Y oía debajo de su cabeza un rumor dulce que la arrullaba como para adormecerla; era el rumor de la corriente. Se habían contado muchos cuentos. Yo ya soy grande. Después venía la historia de ella. Vivía con una señora que se llamaba aya y doña Camila. No la quería. Aquella señora aya tenía criados y criadas y un señor que venía de noche y le daba besos a doña Camila, que le pegaba y decía: «Delante de ella no, que es muy maliciosa». Pero él no podía venir, porque estaba matando moros.
En una sala de conferencias del área de Psicología de la Universidad de Sheffield, me conectaron a unos monitores diseñados para medir mi pulso, respiración, temperatura y conductancia de la badana mientras veía tres videos. Pie de foto, Nick Higham durante el ensayo. El tercero mostraba a un macho enseñando cómo hacer pasta, brusco y ruidoso; todo lo opuesto al gama discreto y ritmo lento de los videos diseñados para inducir orgasmos cerebrales. Pie de foto, Mientras veía los videos, medían cambios fisiológicos.

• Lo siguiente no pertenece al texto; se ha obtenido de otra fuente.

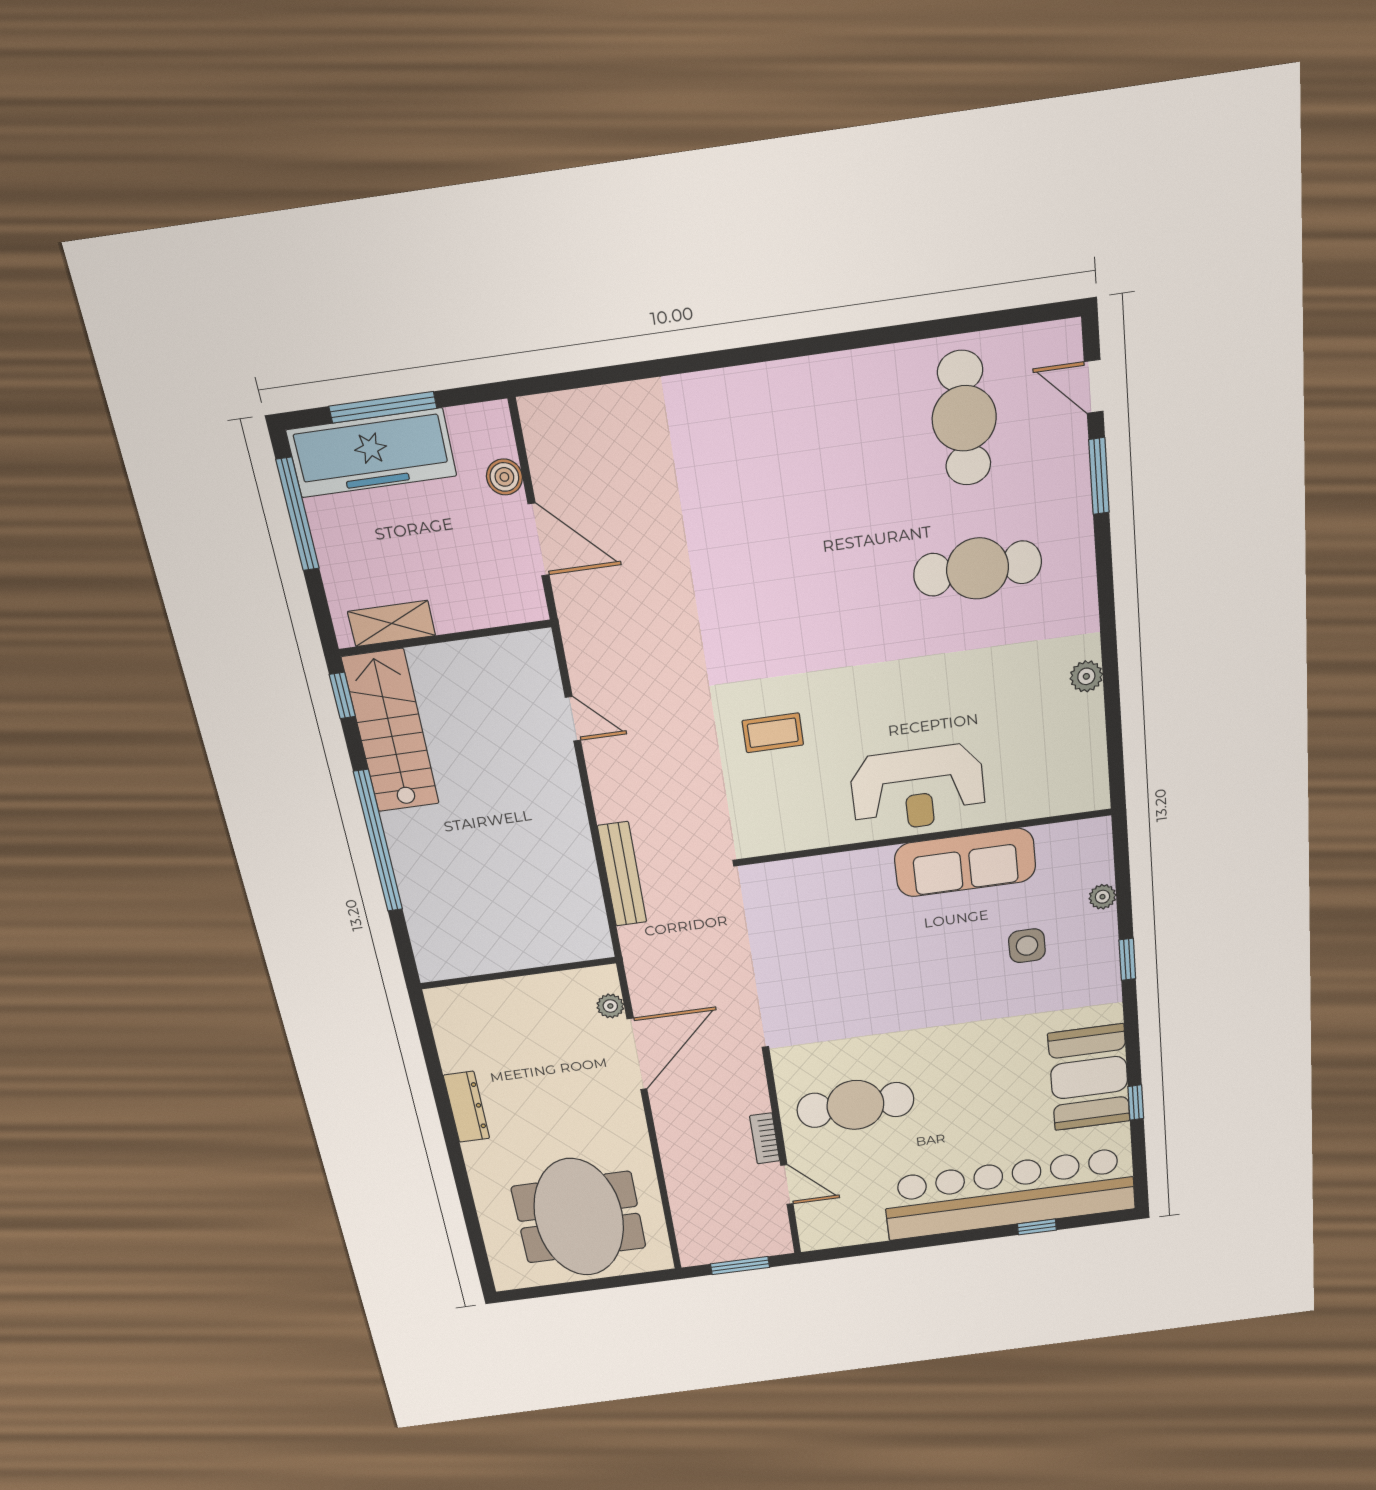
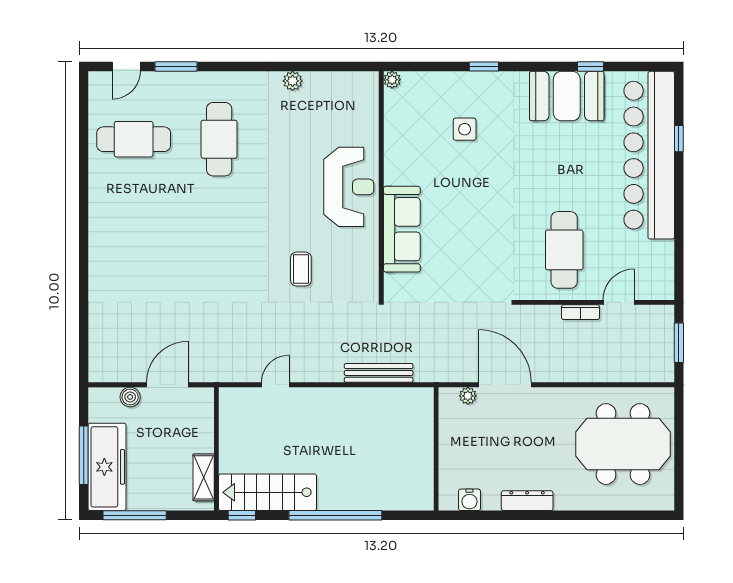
sofa: (965, 863) -> (402, 229), moved
plant: (1102, 897) -> (392, 80), moved
water cooler: (449, 1030) -> (469, 500), added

Y se le acercó para hacerle fiestas y gestos agradables. Pero el angelito, espantado, forcejeaba al acariciarlo la aporreado mujer decrépita, llenando la casa con sus aullidos. Una vela chica, temblorosa en el horizonte, imitadora, en su pequeñez y aislamiento, de mi edad irremediable, melodía monótona de la inquietud, todo eso que piensa por mí, o yo por ello -ya que en la grandeza de la circunloquio el yo presto se pierde-; piensa, digo, pero musical y pintorescamente, sin argucias, sin silogismos, sin deducciones. Tales pensamientos, no obstante, ya salgan de mí, ya surjan de las cosas, presto cobran demasiada intensidad. La energía en el placer crea malestar y sufrimiento positivo. Y ahora la bajura del cielo me consterna; me exaspera su limpidez.
En es brutalmente expulsado de ella por los tanques y soldados del recién creado estado de Israel. No abras este pecho porque te quemarían tantas brasas como buscan la precisión de una palabra donde apagarse. Eres una mujer y eres también un globo. El color de al-Badia y su frescura en los atardeceres. La burbujeo que acude hasta tus brazos para reposar un instante.